__Selected excerpt__:
====================

SmartEvidence overview page |
Mahara SmartEvidence seems to be more suited to the reflective development of higher-order skills, while Moodle Competencies may be useful for low level skills. SmartEvidence might be used across a program), while Competencies would be used within courses).
SmartEvidence is being introduced in Mahara version 16.10 (due for release 31 October 2016). There is a brief overview of Mahara SmartEvidence in the manual and detailed technical specification. The tool is intended to allow a "competency framework" with prescribed "competencies" (also called "skills" or "attributes") to be defined. A student can then nominate which pages in their e-portfolio they believe provides evidence of the competences. An assessor can then record if the evidence partly or fully meets the requirements. Without SmartEvidence a student can use Mahara to present their e-portfolio, but they and the assessor then has to manually tabulate the competencies.
SmartEvidence emulates the paper based process traditionally used for competency based evaluation. Competencies can be grouped into clusters of competences to make it easier to deal with a large assessment process. As an example, Athabasca University's MEd has six clusters, with a total of 47 competencies (Hoven, 2015).
SmartEvidence may not provide all the features needed to replace the on-line processes now used with Mahara and Moodle. As an example, SmartEvidence allows a student to nominate a page to support multiple competences. However, there is no way to point to a specific part of the page and the assessor is left to manually look though material seeing what may match.

====================

__Material provided__:
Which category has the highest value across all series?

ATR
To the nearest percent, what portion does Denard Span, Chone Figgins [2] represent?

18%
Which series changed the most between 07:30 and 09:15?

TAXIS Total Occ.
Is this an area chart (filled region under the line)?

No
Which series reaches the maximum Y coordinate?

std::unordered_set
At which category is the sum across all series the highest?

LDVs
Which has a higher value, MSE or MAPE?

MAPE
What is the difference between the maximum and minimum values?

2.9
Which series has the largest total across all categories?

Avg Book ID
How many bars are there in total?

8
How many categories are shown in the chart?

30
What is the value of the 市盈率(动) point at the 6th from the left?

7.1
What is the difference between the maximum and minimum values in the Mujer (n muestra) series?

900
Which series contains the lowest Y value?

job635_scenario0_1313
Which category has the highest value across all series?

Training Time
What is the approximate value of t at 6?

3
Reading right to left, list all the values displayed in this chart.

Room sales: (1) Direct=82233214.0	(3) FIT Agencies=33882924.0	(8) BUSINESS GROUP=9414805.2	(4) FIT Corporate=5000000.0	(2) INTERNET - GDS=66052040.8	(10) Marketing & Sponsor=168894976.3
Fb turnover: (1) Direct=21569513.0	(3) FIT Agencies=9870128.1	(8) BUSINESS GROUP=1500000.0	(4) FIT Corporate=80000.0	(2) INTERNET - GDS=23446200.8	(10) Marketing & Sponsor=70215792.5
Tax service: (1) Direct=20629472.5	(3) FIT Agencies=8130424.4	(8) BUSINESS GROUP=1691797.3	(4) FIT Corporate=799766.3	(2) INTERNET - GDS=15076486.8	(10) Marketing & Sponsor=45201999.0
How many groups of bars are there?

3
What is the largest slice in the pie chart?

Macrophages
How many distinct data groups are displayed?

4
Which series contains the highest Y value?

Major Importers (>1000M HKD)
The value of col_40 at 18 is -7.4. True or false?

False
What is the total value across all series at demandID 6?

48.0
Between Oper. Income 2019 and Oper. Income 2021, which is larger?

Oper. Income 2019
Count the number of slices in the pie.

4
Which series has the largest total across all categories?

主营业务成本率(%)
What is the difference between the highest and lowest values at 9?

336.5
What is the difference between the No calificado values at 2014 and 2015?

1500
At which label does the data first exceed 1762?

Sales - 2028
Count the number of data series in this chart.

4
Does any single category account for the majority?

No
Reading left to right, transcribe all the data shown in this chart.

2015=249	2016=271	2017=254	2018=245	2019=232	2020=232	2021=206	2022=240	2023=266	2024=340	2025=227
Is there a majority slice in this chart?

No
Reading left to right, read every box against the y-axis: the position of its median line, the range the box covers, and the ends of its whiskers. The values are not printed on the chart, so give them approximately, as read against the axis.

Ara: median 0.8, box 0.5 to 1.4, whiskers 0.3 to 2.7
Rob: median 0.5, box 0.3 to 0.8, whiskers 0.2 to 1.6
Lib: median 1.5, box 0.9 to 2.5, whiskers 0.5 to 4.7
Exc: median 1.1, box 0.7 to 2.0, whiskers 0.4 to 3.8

====================

__Assignment__: Output, word for word, the part of the SmartEvidence overview that opens with the words containing "SmartEvidence is being" and closes with "tabulate the competencies.". Nothing in the listing is needed here.

__Response area__:
SmartEvidence is being introduced in Mahara version 16.10 (due for release 31 October 2016). There is a brief overview of Mahara SmartEvidence in the manual and detailed technical specification. The tool is intended to allow a "competency framework" with prescribed "competencies" (also called "skills" or "attributes") to be defined. A student can then nominate which pages in their e-portfolio they believe provides evidence of the competences. An assessor can then record if the evidence partly or fully meets the requirements. Without SmartEvidence a student can use Mahara to present their e-portfolio, but they and the assessor then has to manually tabulate the competencies.